- _Action item_
Please continue the forum question below on replacing the 1's in one R data frame with lookup values from another, picking up after its final line.

- _Source passage_

Reputation: 1118
I am working with two tables:
t1<-data.frame(Name=c("Waldo","Mark","Harold","Earl"),Number=c(1,4,3,9))
and
t2<-data.frame(Whatever=c("does","not","really","matter","at","all"),Waldo=c(0,1,1,0,0,1),Mark=c(1,0,1,1,0,0),Harold=c(0,1,0,0,0,0),Earl=c(1,1,1,1,0,0),Extra=c("another","column","appearing","in","this","table"))
What I would like to do is replace the 1's in t2
with the lookup values from t1
. The column names for t2
appear as records in t1
. All 0 values in t2
should stay intact.
In my true data, there are hundreds of columns in t2
, and hundreds of rows in t1
.
There are also several columns in t2
that should not be impacted by this coding, but should remain in the final output.
Is there a best practice for coding this?
Desired output for the example is below:
Whatever Waldo Mark Harold Earl Extra
does 0 4 0 9 another
not 1 0 3 9 column
really 1 4 0 9 appearing
matter 0 4 0 9 in
at 0 0 0 0 this
all 1 0 0 0 table
Thank you in advance!

- _Extracted entries_
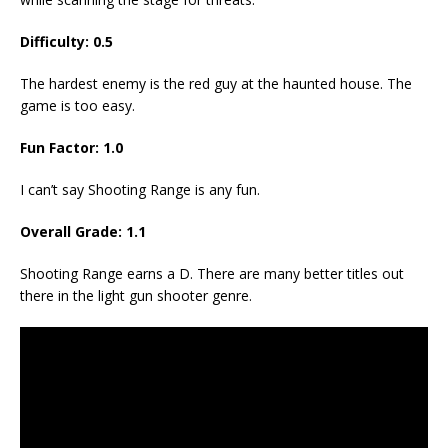
Difficulty: 0.5
The hardest enemy is the red guy at the haunted house. The
game is too easy.
Fun Factor: 1.0
I can’t say Shooting Range is any fun.
Overall Grade: 1.1
Shooting Range earns a D. There are many better titles out
there in the light gun shooter genre.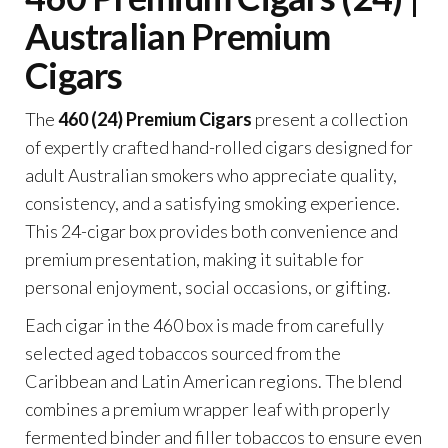
Australian Premium
Cigars
The
460 (24) Premium Cigars
present a collection
of expertly crafted hand-rolled cigars designed for
adult Australian smokers who appreciate quality,
consistency, and a satisfying smoking experience.
This 24-cigar box provides both convenience and
premium presentation, making it suitable for
personal enjoyment, social occasions, or gifting.
Each cigar in the 460 box is made from carefully
selected aged tobaccos sourced from the
Caribbean and Latin American regions. The blend
combines a premium wrapper leaf with properly
fermented binder and filler tobaccos to ensure even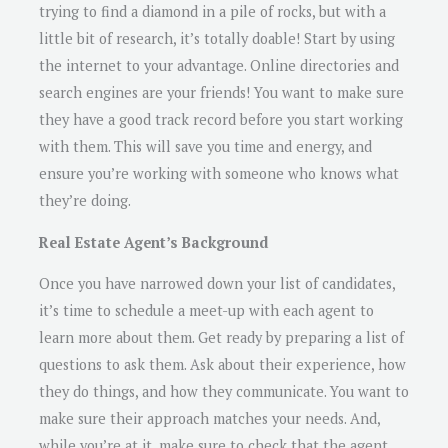
trying to find a diamond in a pile of rocks, but with a
little bit of research, it’s totally doable! Start by using
the internet to your advantage. Online directories and
search engines are your friends! You want to make sure
they have a good track record before you start working
with them. This will save you time and energy, and
ensure you’re working with someone who knows what
they’re doing.
Real Estate Agent’s Background
Once you have narrowed down your list of candidates,
it’s time to schedule a meet-up with each agent to
learn more about them. Get ready by preparing a list of
questions to ask them. Ask about their experience, how
they do things, and how they communicate. You want to
make sure their approach matches your needs. And,
while you’re at it, make sure to check that the agent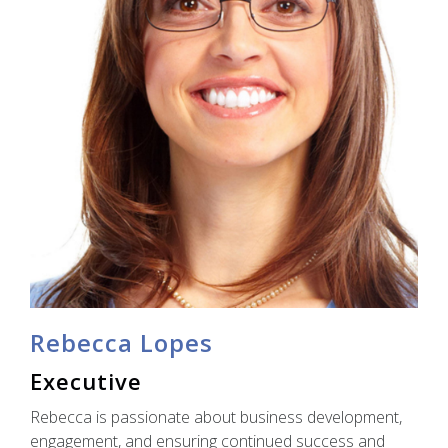
Rebecca Lopes
Executive
Rebecca is passionate about business development,
engagement, and ensuring continued success and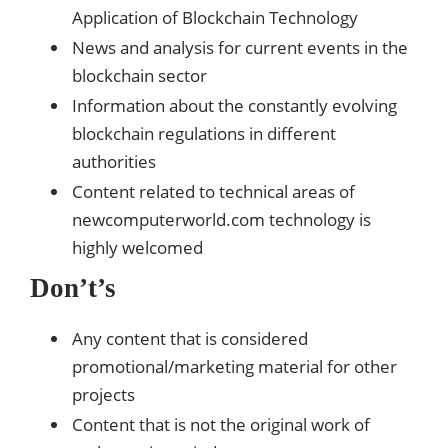
Application of Blockchain Technology
News and analysis for current events in the
blockchain sector
Information about the constantly evolving
blockchain regulations in different
authorities
Content related to technical areas of
newcomputerworld.com technology is
highly welcomed
Don’t’s
Any content that is considered
promotional/marketing material for other
projects
Content that is not the original work of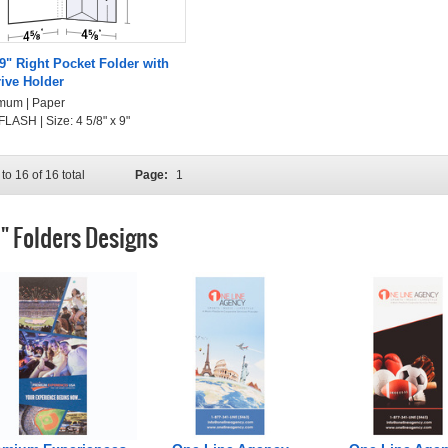
 9" Right Pocket Folder with
rive Holder
mum | Paper
LASH | Size: 4 5/8" x 9"
to 16 of 16 total
Page:
1
9" Folders Designs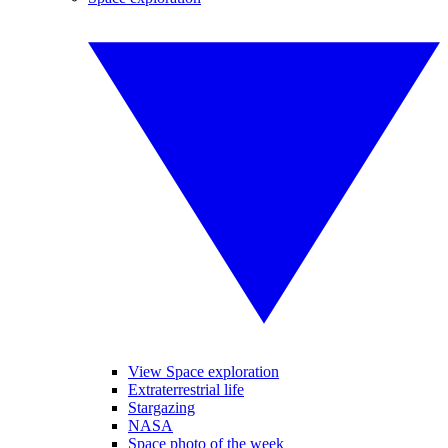
View Space exploration
Extraterrestrial life
Stargazing
NASA
Space photo of the week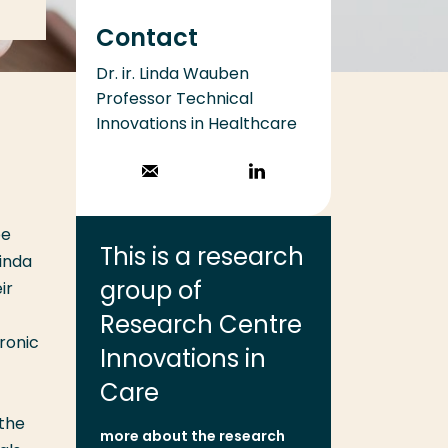
Contact
Dr. ir. Linda Wauben
Professor Technical
Innovations in Healthcare
Stuur een email
Volg op
LinkedIn
be
This is a research
inda
group of
ir
Research Centre
hronic
Innovations in
Care
 the
more about the research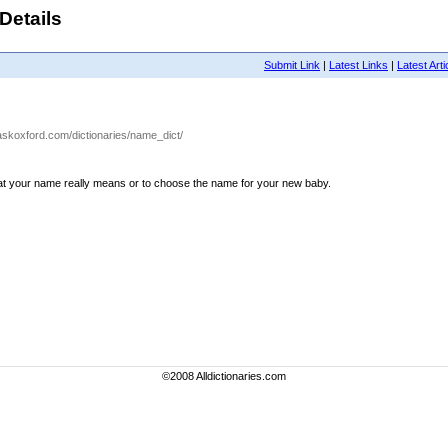
Details
Submit Link
|
Latest Links
|
Latest Arti
.askoxford.com/dictionaries/name_dict/
hat your name really means or to choose the name for your new baby.
©2008 Alldictionaries.com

- _Result of this exercise_
Upvotes: 0
Views: 58
Reputation: 16832
Here's a tidyverse
workflow that may be a little excessive for this example, but should scale well for larger datasets. I'll break it into steps so it isn't too convoluted going from wide-shaped data to long to wide again:
First I reshape t2
into a long format and filter for observations with 1:
library(tidyverse)
t2 %>%
gather(key = Name, value = value, -Whatever, -Extra) %>%
filter(value == 1)
#> Whatever Extra Name value
#> 1 not column Waldo 1
#> 2 really appearing Waldo 1
#> 3 all table Waldo 1
#> 4 does another Mark 1
#> 5 really appearing Mark 1
#> 6 matter in Mark 1
#> 7 not column Harold 1
#> 8 does another Earl 1
#> 9 not column Earl 1
#> 10 really appearing Earl 1
#> 11 matter in Earl 1
Then I join that with t1
, using left_join
in case there are any observations in t2
that don't have matches in t1
. That gets me the Number
column from t1
, so now I can drop the value
column from gathering:
t2 %>%
gather(key = Name, value = value, -Whatever, -Extra) %>%
filter(value == 1) %>%
left_join(t1, by = "Name") %>%
select(-value)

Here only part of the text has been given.